Ведь сквозь армейскую пирамиду никакая стрела приказа не может пробить, не обрастя добавочными перьями на каждом этапе.
Сохацкий взялся читать машинописные листы.
Следовал приказ главкозапа Эверта:
– «…Теперь, когда события во внутренних областях нашего Отечества могут смутить ваши сердца и отвлечь ваше внимание от великого дела службы под знамёнами российскими… обращаюсь с начальническим приказом и отеческим наставлением».
Вот это «отеческое» – пройденный тон. Не нашёл нового.
– «… Первое основное требование нашего молодого правительства и моё – сохранение строгой воинской… Второе требование – не заниматься политиканством, не тратить времени и нервов на бесцельное обсуждение… а смотреть в глаза врагу и думать, как его сокрушить…»
Поди объясни солдатам: об отречении царя не думать, а только о немце.
Теперь – приказ по 2-й армии генерала-от-инфантерии Смирнова:
– «… К вам, доблестные офицеры!
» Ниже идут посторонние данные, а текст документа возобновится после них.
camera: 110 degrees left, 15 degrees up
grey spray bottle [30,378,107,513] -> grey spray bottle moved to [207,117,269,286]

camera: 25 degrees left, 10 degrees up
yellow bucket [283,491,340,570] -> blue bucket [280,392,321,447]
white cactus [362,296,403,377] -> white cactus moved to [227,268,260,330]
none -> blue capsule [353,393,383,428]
Больше чем когда-нибудь вы должны быть наставниками солдата. Тесней общайтесь. Объясняйте ему непонятное. Относитесь к нему с полным доверием, и он ответит тем же.»
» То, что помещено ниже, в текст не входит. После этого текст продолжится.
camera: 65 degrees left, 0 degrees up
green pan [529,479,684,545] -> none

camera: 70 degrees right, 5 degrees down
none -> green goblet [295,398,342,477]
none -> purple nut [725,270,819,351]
Ах, верно! Какой чистый голос оказался у Смирнова! Да, Саня много упустил в эти дни. Но – если б самому-то хорошо понять!
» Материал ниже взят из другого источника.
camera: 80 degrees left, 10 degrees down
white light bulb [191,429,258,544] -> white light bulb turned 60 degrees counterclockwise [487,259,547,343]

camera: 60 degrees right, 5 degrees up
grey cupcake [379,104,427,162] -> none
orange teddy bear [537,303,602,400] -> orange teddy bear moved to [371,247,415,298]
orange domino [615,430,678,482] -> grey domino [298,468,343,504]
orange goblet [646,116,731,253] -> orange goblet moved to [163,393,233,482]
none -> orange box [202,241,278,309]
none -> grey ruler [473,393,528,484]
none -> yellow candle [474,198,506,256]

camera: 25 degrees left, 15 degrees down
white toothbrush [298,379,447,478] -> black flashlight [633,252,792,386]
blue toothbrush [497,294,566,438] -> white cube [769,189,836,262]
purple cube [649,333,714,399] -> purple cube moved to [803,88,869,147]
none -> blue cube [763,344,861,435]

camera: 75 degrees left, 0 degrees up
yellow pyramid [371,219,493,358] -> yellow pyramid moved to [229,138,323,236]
– «… Солдаты! Когда-нибудь с гордостью вы будете вспоминать: я отстаивал Родину от дерзкого врага… И вот вы получили права, заслуженные кровью. Но возвышают человека не права, а умение ими воспользоваться… Братья! Неужели отдадим немцам Свободную Россию?»
Теперь же ещё и – приказ по Гренадерскому корпусу:
– «… В районе театра военных действий отдание чести, становясь во фронт, отменяется во всех случаях и заменяется простым обязательным прикладыванием руки к головному убору, символ единения воинских сил…»
И ещё ж по 1-й Гренадерской дивизии: во всех частях установить три постных дня в неделю, а в лазаретах – четыре.
Как сбросило от неожиданности. Ещё не состроились все осколки Огромного – а малая жизнь, в самом деле, должна ж была и при революции течь.
И ещё приказ по 1-й Гренадерской артиллерийской бригаде. Комиссия обследовала 1-й дивизион и нашла: в 1-й и 3-й батарее содержание лошадей отличное, лошади в очень хороших телах… – (Чернега расплылся.) – Во 2-й батарее есть и худоватые.